1) Application: Finding experts in a given subject

To locate a subject expert the user has to enter either partial or complete name of the subject in the 'Subject' text box and click 'Submit' (Figure 3). On submission MeSH subjects similar to the query are displayed as a drop-down box (Figure 4). The user then selects the most relevant subject from the MeSH drop-down and clicks 'Submit'. A list of experts ranked on the basis of the number of articles published in a selected subject is displayed (Figure 5). The user can access a year-wise list of all affiliations of author, all co-authors, MeSH subjects and all publications. The publications are linked to PubMed using pmid.

To search the MeSH terms, we selected the entire subtree of the selected MeSH term. For example to find experts in microbiology, the entire subtrees, which include bacteriology, virology, etc., were also searched.

2) Application: Finding subjects associated with an expert

To locate subjects associated with an expert, the user enters either partial or complete name of the expert in the 'Last name, First name or initials' text box and clicks 'Submit'. On submission, the names of experts that are similar to the query are displayed as a drop-down box. The user then selects an expert from the drop-down box and clicks 'Submit'. A list of subjects ranked on the basis of the number of articles published in the subject is displayed (Figure 6). The user can access all publications of an expert or all of their publications in a given subject; they can also search for other experts in a given subject.

IV. Discussion

The expert finding system developed using MeSH terms has been tested using known subject experts from India and was found to be satisfactory. For example in the subject of crystallography Prof. M. Vijayan, Prof. T. P. Singh, Prof. A. Srinivasan, and Prof. M. R. Murthy are ranked as top experts. They are all well-known experts in crystallography in India. Similarly, the system was successfully tested for other subjects.

However, the system has some limitations, some of which will be addressed in future releases of the system. One major limitation of using MeSH terms associated with an article as expertise of all the authors of that paper is that some of the experts may have different expertise and may have been merely co-author in the paper. For example, in any biomedical work, statistical assistance is required, and any statistical expert may be associated with biomedical subject headings. However, given the large number of articles from which the data is collected, the probability of association of an expert with related subjects is higher than unrelated subjects. In our experience, any subject in which an author has more than 20 publications can be considered to be associated with author. To address this issue, we calculated two parameters:

The percentage of contribution to the field which is calculated as
$percent contribution to the field (pc) = \frac{n_{s}}{N},$
where n_s is the number of publications of a given author in the selected subject, and N is the total number of publications by that author.
A statistical association test, based on the Z-score as described in the Methods Section.

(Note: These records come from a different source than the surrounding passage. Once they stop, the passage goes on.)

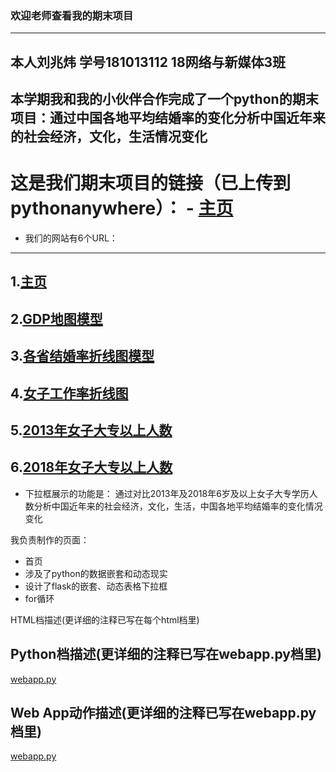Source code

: ### 欢迎老师查看我的期末项目
-----
## 本人刘兆炜 学号181013112 18网络与新媒体3班

## 本学期我和我的小伙伴合作完成了一个python的期末项目：通过中国各地平均结婚率的变化分析中国近年来的社会经济，文化，生活情况变化
# 这是我们期末项目的链接（已上传到pythonanywhere）： - [主页](http://chowilau.pythonanywhere.com/) 

* 我们的网站有6个URL：
---
1.[主页](http://chowilau.pythonanywhere.com/)
---
2.[GDP地图模型](http://chowilau.pythonanywhere.com/gdp_map)
---
3.[各省结婚率折线图模型](http://chowilau.pythonanywhere.com/marry_line)
---
4.[女子工作率折线图](http://chowilau.pythonanywhere.com/women_work)
---
5.[2013年女子大专以上人数](http://chowilau.pythonanywhere.com/study_geo?city=2013)
---
6.[2018年女子大专以上人数](http://chowilau.pythonanywhere.com/study_geo?city=2018)
---
* 下拉框展示的功能是：
通过对比2013年及2018年6岁及以上女子大专学历人数分析中国近年来的社会经济，文化，生活，中国各地平均结婚率的变化情况变化

我负责制作的页面：
* 首页 
* 涉及了python的数据嵌套和动态现实 
* 设计了flask的嵌套、动态表格下拉框
* for循环


HTML档描述(更详细的注释已写在每个html档里)

Python档描述(更详细的注释已写在webapp.py档里)
---
[webapp.py](https://github.com/ChowiLau/final-python/blob/master/final1/app.py)

Web App动作描述(更详细的注释已写在webapp.py档里)
---
[webapp.py](https://github.com/ChowiLau/final-python/blob/master/final1/app.py)
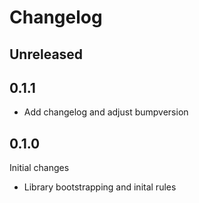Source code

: Changelog
============

Unreleased
------------


0.1.1
------------
* Add changelog and adjust bumpversion


0.1.0
------------
Initial changes
* Library bootstrapping and inital rules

We found correlation between the percentage of contribution to the field and the p-value calculated from the Z-score. However, both pc and Z-score were not correlated with the number of publications.

Another possible limitation is that many experts publish in journals that are not indexed in PubMed, and since we have used data extracted from PubMed, the ranking of subject experts may be incomplete. There are some Web services available for assigning MeSH terms to articles [12]. The integration of non-indexed journals will be done after verifying the credibility of sources.

The developed system is unique as it uses a purely objective measure to identify subject experts, the data used is peer-reviewed and reliable, and it allows the ranking of experts. For developing countries where resources for research are limited, developing such a system can improve the efficiency of research.

We are trying to improve the system by incorporating 1) graphical representation of co-author networks, 2) analysis tools for co-author networks, 3) clustering of affiliations to identify most probable affiliations, and 4) geographical mapping of expertise.